Installing Flooring First
One of the benefits to installing the flooring prior to the cabinets is there will be fewer cuts to make. Whether you go with hardwood, tile or vinyl, having a wide open room allows for more full pieces of flooring to be installed. This can save the installer time. Will this time savings translate into more money in your pocket? Maybe, maybe not. Remember, when the cabinets are installed first, there is less floor to install…which also saves time. It’s a good idea to ask the flooring contractor to provide the difference in labor price in going from one to the other.
Another thing to contemplate when creating the new home construction schedule is the possibility of damage. If the flooring goes in prior to cabinets, there is still a whole lot of work going on over the new floor which can leave you with scratches, gouges, and cracked tile. You can see in the photo above that cabinets and granite countertops have been installed before the floor. This gets a lot of the heavy objects out of the way prior to putting down your new precious flooring material.
Installing Cabinets First
Besides protecting the finished product there are other benefits to installing the flooring after cabinets. First, the quantity of flooring needed will decrease by the area under the cabinets. This might not sound like much, but if you are installing a high end stone tile, the price can easily go over $10 per square foot. Let’s say the kitchen has an average cabinet run of twenty-five feet. This would translate to a savings in flooring material of about five hundred dollars. Now throw in the possible labor savings (as you probably know, flooring labor is typically calculated by the square foot), and you have a significant number.

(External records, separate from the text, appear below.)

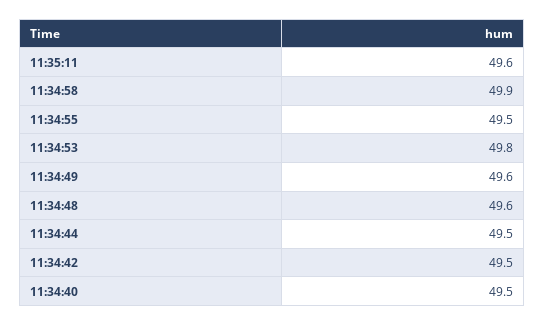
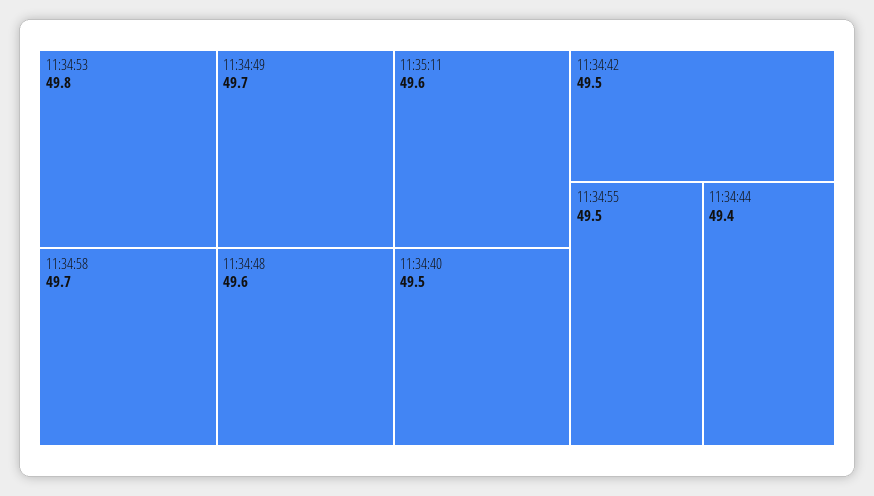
  {
    "11:35:11": 49.6,
-   "11:34:58": 49.9,
+   "11:34:58": 49.7,
    "11:34:55": 49.5,
    "11:34:53": 49.8,
-   "11:34:49": 49.6,
+   "11:34:49": 49.7,
    "11:34:48": 49.6,
-   "11:34:44": 49.5,
+   "11:34:44": 49.4,
    "11:34:42": 49.5,
    "11:34:40": 49.5
  }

Another benefit to waiting to install the flooring is the additional time allowed for the home to dry out. The wood studs, drywall mud, new concrete, paint…etc. all need time to dry out. The more time that passes after these scheduled items are completed, the more the less moisture available to affect your flooring. This is a good thing because moisture is not a friend of your hardwood floor (or laminate). If the material swells because of excess moisture, it can create humps, gaps and squeaks in the hardwood floor.
There are a couple quality items to consider when installing the cabinets before flooring.

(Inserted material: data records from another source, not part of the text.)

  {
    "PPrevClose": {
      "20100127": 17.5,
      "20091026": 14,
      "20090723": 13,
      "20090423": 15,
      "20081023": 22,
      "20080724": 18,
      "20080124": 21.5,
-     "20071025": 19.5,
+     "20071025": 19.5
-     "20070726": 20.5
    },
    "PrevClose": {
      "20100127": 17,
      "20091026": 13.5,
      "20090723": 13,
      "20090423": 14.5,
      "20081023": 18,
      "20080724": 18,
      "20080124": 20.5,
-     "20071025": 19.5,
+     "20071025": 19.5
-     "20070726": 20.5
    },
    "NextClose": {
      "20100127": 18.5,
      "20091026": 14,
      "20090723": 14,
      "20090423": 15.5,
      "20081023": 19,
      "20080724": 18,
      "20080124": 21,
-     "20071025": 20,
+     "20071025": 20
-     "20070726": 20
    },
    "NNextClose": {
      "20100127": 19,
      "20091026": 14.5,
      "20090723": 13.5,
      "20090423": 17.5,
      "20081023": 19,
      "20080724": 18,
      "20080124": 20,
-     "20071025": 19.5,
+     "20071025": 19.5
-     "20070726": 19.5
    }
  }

- Shim-up Base Cabinets – Keeping in mind the underlayment and flooring thickness, the base cabinets should be raised up to accommodate the thickness after installation of the floor. Otherwise, the cabinet toe kicks and countertop will be short.
- Island Positioning – Make certain the kitchen island is installed in the correct spot prior to flooring. If not, you might end up with a subfloor exposed later on down the road when everything is close to being finished.